[Stored entries]
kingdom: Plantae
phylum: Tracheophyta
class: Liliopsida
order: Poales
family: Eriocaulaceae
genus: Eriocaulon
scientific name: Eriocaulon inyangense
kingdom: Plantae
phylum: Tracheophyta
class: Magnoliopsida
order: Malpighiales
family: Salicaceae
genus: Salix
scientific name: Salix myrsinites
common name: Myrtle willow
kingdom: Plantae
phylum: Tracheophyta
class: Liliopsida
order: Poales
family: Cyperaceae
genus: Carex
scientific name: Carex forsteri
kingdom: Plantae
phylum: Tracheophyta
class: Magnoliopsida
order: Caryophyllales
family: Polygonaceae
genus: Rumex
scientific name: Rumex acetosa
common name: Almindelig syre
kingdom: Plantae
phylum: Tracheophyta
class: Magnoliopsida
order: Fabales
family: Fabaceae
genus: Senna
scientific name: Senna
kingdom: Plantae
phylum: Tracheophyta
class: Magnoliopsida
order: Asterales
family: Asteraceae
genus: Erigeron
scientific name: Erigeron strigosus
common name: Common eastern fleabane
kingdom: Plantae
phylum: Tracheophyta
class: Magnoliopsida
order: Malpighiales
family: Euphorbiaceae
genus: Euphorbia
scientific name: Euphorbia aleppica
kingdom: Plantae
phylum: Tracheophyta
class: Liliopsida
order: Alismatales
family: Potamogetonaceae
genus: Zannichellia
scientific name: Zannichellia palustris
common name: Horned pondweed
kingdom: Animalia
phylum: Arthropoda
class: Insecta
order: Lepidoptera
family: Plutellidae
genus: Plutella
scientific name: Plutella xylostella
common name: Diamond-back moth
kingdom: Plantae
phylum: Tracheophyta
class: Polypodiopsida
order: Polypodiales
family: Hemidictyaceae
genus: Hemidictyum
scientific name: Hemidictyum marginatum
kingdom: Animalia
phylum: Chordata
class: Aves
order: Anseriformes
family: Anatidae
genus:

● **Your task**: Retype every line of the data above word for word.

● **Problem solution**:
kingdom: Plantae
phylum: Tracheophyta
class: Liliopsida
order: Poales
family: Eriocaulaceae
genus: Eriocaulon
scientific name: Eriocaulon inyangense
kingdom: Plantae
phylum: Tracheophyta
class: Magnoliopsida
order: Malpighiales
family: Salicaceae
genus: Salix
scientific name: Salix myrsinites
common name: Myrtle willow
kingdom: Plantae
phylum: Tracheophyta
class: Liliopsida
order: Poales
family: Cyperaceae
genus: Carex
scientific name: Carex forsteri
kingdom: Plantae
phylum: Tracheophyta
class: Magnoliopsida
order: Caryophyllales
family: Polygonaceae
genus: Rumex
scientific name: Rumex acetosa
common name: Almindelig syre
kingdom: Plantae
phylum: Tracheophyta
class: Magnoliopsida
order: Fabales
family: Fabaceae
genus: Senna
scientific name: Senna
kingdom: Plantae
phylum: Tracheophyta
class: Magnoliopsida
order: Asterales
family: Asteraceae
genus: Erigeron
scientific name: Erigeron strigosus
common name: Common eastern fleabane
kingdom: Plantae
phylum: Tracheophyta
class: Magnoliopsida
order: Malpighiales
family: Euphorbiaceae
genus: Euphorbia
scientific name: Euphorbia aleppica
kingdom: Plantae
phylum: Tracheophyta
class: Liliopsida
order: Alismatales
family: Potamogetonaceae
genus: Zannichellia
scientific name: Zannichellia palustris
common name: Horned pondweed
kingdom: Animalia
phylum: Arthropoda
class: Insecta
order: Lepidoptera
family: Plutellidae
genus: Plutella
scientific name: Plutella xylostella
common name: Diamond-back moth
kingdom: Plantae
phylum: Tracheophyta
class: Polypodiopsida
order: Polypodiales
family: Hemidictyaceae
genus: Hemidictyum
scientific name: Hemidictyum marginatum
kingdom: Animalia
phylum: Chordata
class: Aves
order: Anseriformes
family: Anatidae
genus:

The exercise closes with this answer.